Dallas is extremely shorthanded, which is why Bichsel and Petrovic played over 20 minutes apiece (and why Heiskanen played nearly 28). As far as patching things together goes, the Stars are making do right now, even if they still have a lot of polishing still to be done.
Now the Stars head back on the road for four games, all of which are against the Western Conference. And something tells me those games are going to end up telling us a lot more about this team than the crazy 59:59 we watched in Dallas on Tuesday night.
Esoteric Song of the Game
Lineups
Dallas did this:
Steel-Johnston-Rantanen
Robertson-Hintz-Seguin
Bäck-Hryckowian-Bourque
Jamie Benn-Faksa-Blackwell
Lindell-Heiskanen
Capobianco-Kolyachonok
Bichsel-Petrovic
Oettinger in goal
The Isles did thus:
Drouin-Barzal-Shabanov
Heineman-Horvat-Palmieri
Lee-Pageau-Duclair
Cizikas-Ritchie-Tsyplakov
Schaefer-Pulock
Pelech-DeAngelo
Romanov-Mayfield
Rittich in goal
AfterThoughts
If you haven’t read it yet, don’t miss Josh Clark’s piece on Daryl “Razor” Reaugh. It is very good, despite being written by Josh, who is far too tall to be entirely trustworthy, in my opinion.
With Jamie Benn back wearing the captain’s “C” on his sweater, Tyler Seguin and Miro Heiskanen wore the alternate captain “A” letters. In the first 19 games of the season, Esa Lindell wore a third “A.”
The night began with the Stars honoring Daryl Reaugh and his family, following Razor’s receipt of the Foster Hewitt Award from the Hockey Hall of Fame last week.
I thought it was a nice touch to have the two goalies join Jamie Benn in handing gifts to Razor and his family.
In case you missed the memo, Matthew Schaefer is very good at hockey. And now, Lian Bichsel is aware of this as well.
Wyatt Johnston got fed in front of the net for the Stars’ first scoring chance, courtesy of a wonderful setup from Mikko Rantanen.
Jamie Benn then got a shift with Rantanen, and a world-class backhand feed hit Benn in the tape, which he caught right before trying to tuck it past Rittich for his 400th goal. Almost, but not quite.
Mikko Rantanen doesn’t often lose the puck in bad spots, but he had one slip off his stick high in the zone, and it was up to Alex Petrovic to perform some heroics—for which Rantanen gave him a solid fist-bump afterwards.

++++++

* Exercise requirements:
1: In the hockey recap, who wore a third "A" during the first 19 games of the season?
2: Carry the hockey recap forward from its final sentence.

* Information provided:
++++++

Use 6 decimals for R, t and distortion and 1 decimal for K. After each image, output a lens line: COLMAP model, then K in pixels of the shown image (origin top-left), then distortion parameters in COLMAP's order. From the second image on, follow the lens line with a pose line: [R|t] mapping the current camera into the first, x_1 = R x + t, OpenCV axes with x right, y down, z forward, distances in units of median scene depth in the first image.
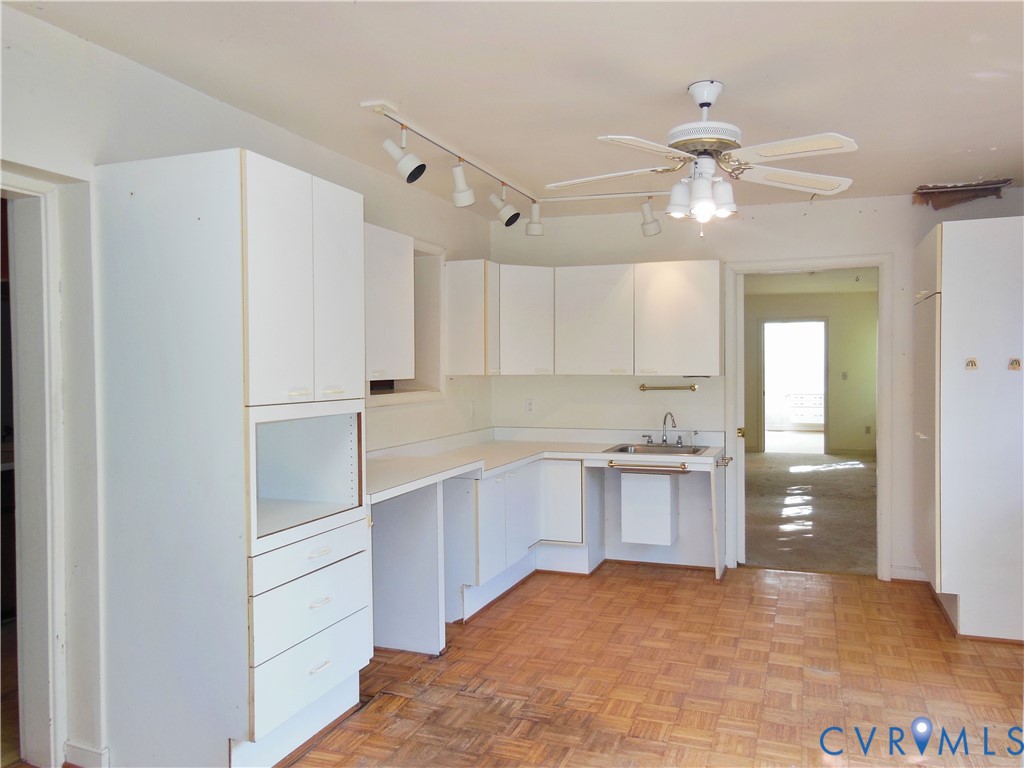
lens RADIAL K [[769.0, 0, 512.0], [0, 769.0, 384.0], [0, 0, 1]] dist [0.057602, 0.001414]
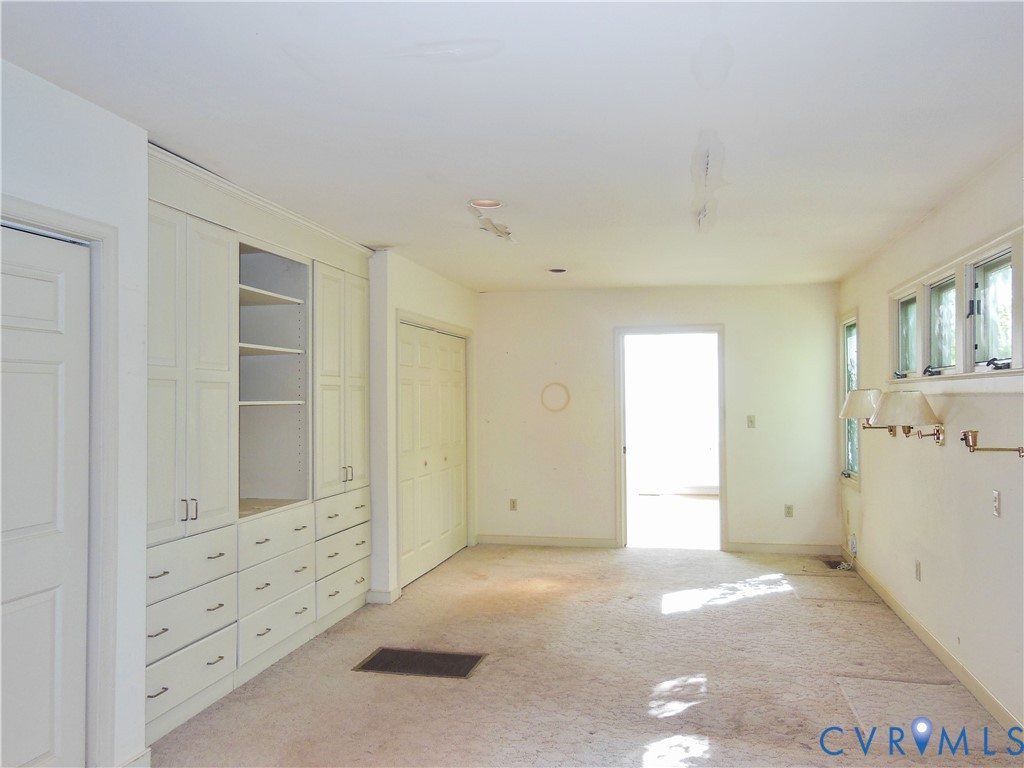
lens RADIAL K [[769.0, 0, 512.0], [0, 769.0, 384.0], [0, 0, 1]] dist [0.057602, 0.001414]
pose [[0.992084, -0.002612, 0.125548, 0.170420], [0.007347, 0.999278, -0.037266, -0.019154], [-0.125360, 0.037893, 0.991387, 0.432273]]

++++++

* Task-by-task results:
1: Esa Lindell

2:
Jamie Benn was moved up with Rantanen and Johnston in place of Sam Steel for the last few shifts of the second period, and it makes you wonder if that’s a look Gulutzan might want to go to more regularly. Given that Benn was probably slated to play second-line left wing before his injury to start the season, it’s not outlandish to think that he might continue to get chances up the lineup, given the Stars’ paucity of left wingers right now.
No penalties were called for the first 40 minutes of the game. One suspects that the book on Dallas is “AVOID POWER PLAY AT ALL COSTS” by this point, right?
Then again, a slew of penalties were called in the third period, as though the officials were making up for lost time. Unfortunately for Dallas, they didn’t result in anything good. The opposite, actually.
Ryan Pulock stripped Sam Steel of the puck for a breakaway, but Kyle Capobianco was able to do his best Alex Petrovic impression to once again prevent the shot off what looked like a breakaway.
Bo Horvat scored a goal in the third period, then three minutes later, he took a double-minor and ten-minute misconduct, ending his night. Nothing like doing your job and going home early, I suppose. It must have been wild to watch the rest of this one from the locker room.









"It's hockey or whatever" -14 post-game hahahaha
You still asked the question as you should- You can't win them all. Keep up the good work, Tiffin. I really enjoyed hearing your telling of experiencing the Stars hall of fame shindig on Spits and Suds.
Stars looked good tonight, and much better defensively than I expected. Capobianco is really coming on and Petro + Bichsel looked like a solid 2nd pair. Sometimes bounces don't go your way, and that's what I took from this game. Rinse, refresh, and go win some important games on this road trip. Go Stars!